[PROBLEM REQUIREMENTS] Rewrite the material below, replacing "top-left" with "upper-left" and keeping everything else the same. Leave the pictures out of your answer.

[RECORDS FOR THE EXERCISE]
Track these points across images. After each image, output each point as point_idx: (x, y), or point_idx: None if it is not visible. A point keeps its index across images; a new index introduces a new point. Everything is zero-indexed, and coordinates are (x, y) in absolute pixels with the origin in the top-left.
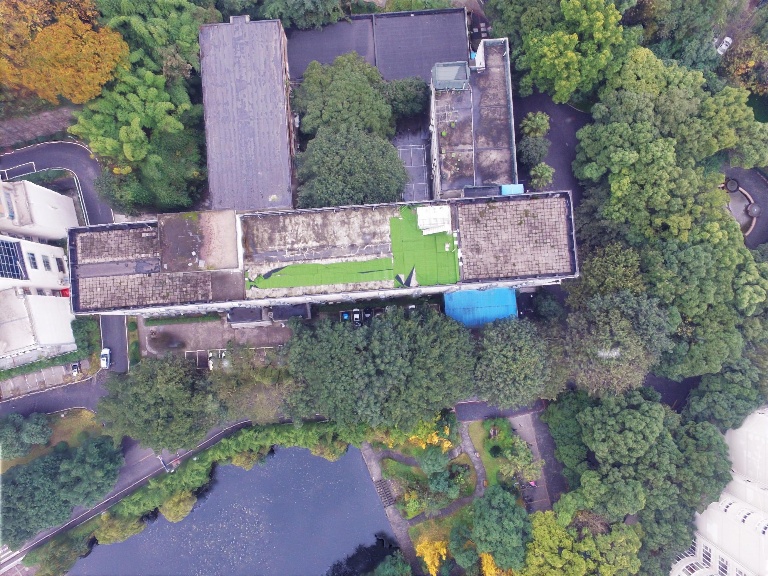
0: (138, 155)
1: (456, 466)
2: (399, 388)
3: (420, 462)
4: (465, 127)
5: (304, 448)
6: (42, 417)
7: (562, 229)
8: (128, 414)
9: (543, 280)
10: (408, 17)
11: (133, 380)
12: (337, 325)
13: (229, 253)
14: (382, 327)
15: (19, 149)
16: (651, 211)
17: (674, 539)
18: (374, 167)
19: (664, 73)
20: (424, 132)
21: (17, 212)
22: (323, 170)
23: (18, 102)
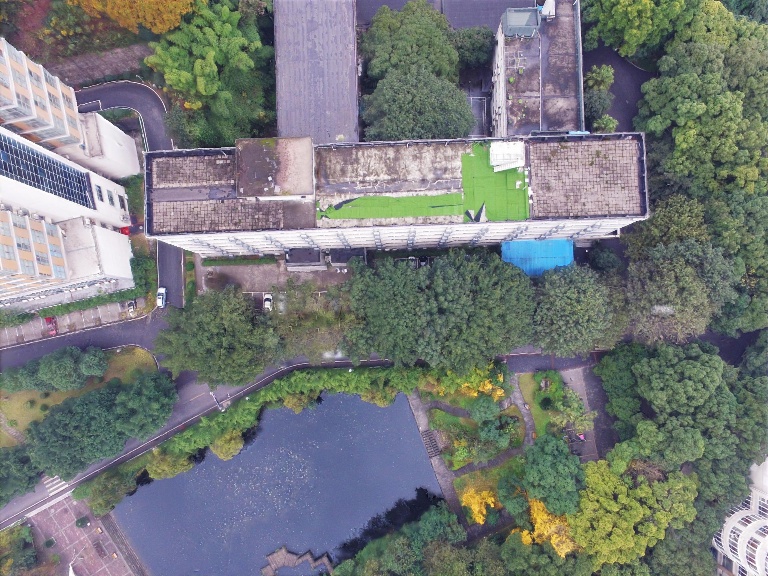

[RESPONSE BELOW]
Track these points across images. After each image, output each point as point_idx: (x, y), or point_idx: None if it is not visible. A point keeps its index across images; a new index introduces a new point. Everything is zero-indexed, and coordinates are (x, y) in absolute pixels with the origin in the upper-left.
0: (138, 155)
1: (456, 466)
2: (399, 388)
3: (420, 462)
4: (465, 127)
5: (304, 448)
6: (42, 417)
7: (562, 229)
8: (128, 414)
9: (543, 280)
10: (408, 17)
11: (133, 380)
12: (337, 325)
13: (229, 253)
14: (382, 327)
15: (19, 149)
16: (651, 211)
17: (674, 539)
18: (374, 167)
19: (664, 73)
20: (424, 132)
21: (17, 212)
22: (323, 170)
23: (18, 102)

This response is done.